INPUT:
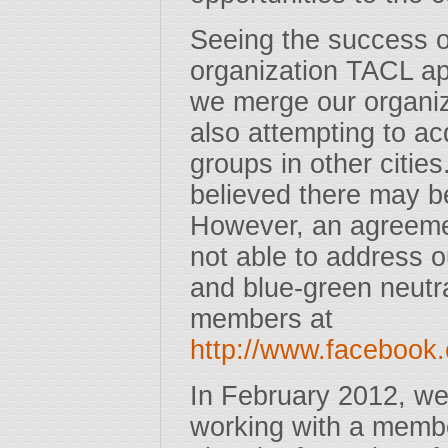
Seeing the success o
organization TACL a
we merge our organiza
also attempting to a
groups in other citie
believed there may be
However, an agreem
not able to address 
and blue-green neutra
members at
http://www.faceboo
In February 2012, we
working with a membe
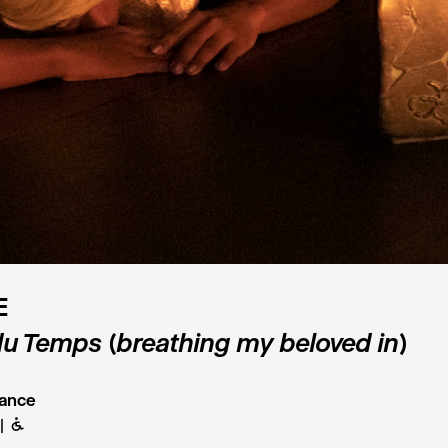
E
 du Temps (breathing my beloved in)
ance
B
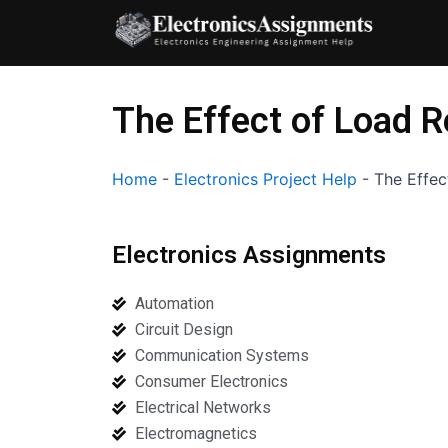
Skip
to
content
The Effect of Load 
Home
-
Electronics Project Help
-
The Effec
Electronics Assignments
Automation
Circuit Design
Communication Systems
Consumer Electronics
Electrical Networks
Electromagnetics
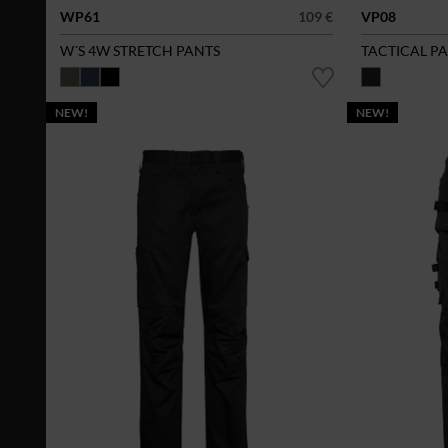
WP61
109 €
VP08
W´S 4W STRETCH PANTS
TACTICAL P
NEW!
NEW!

WHAT YOU HAVE TO DO: Set down nothing but the lines from the one containing "Consumer Electronics" to the final line above, both included, with every picture left out.

RESULT:
Consumer Electronics
Electrical Networks
Electromagnetics
WP61
109 €
VP08
W´S 4W STRETCH PANTS
TACTICAL P
NEW!
NEW!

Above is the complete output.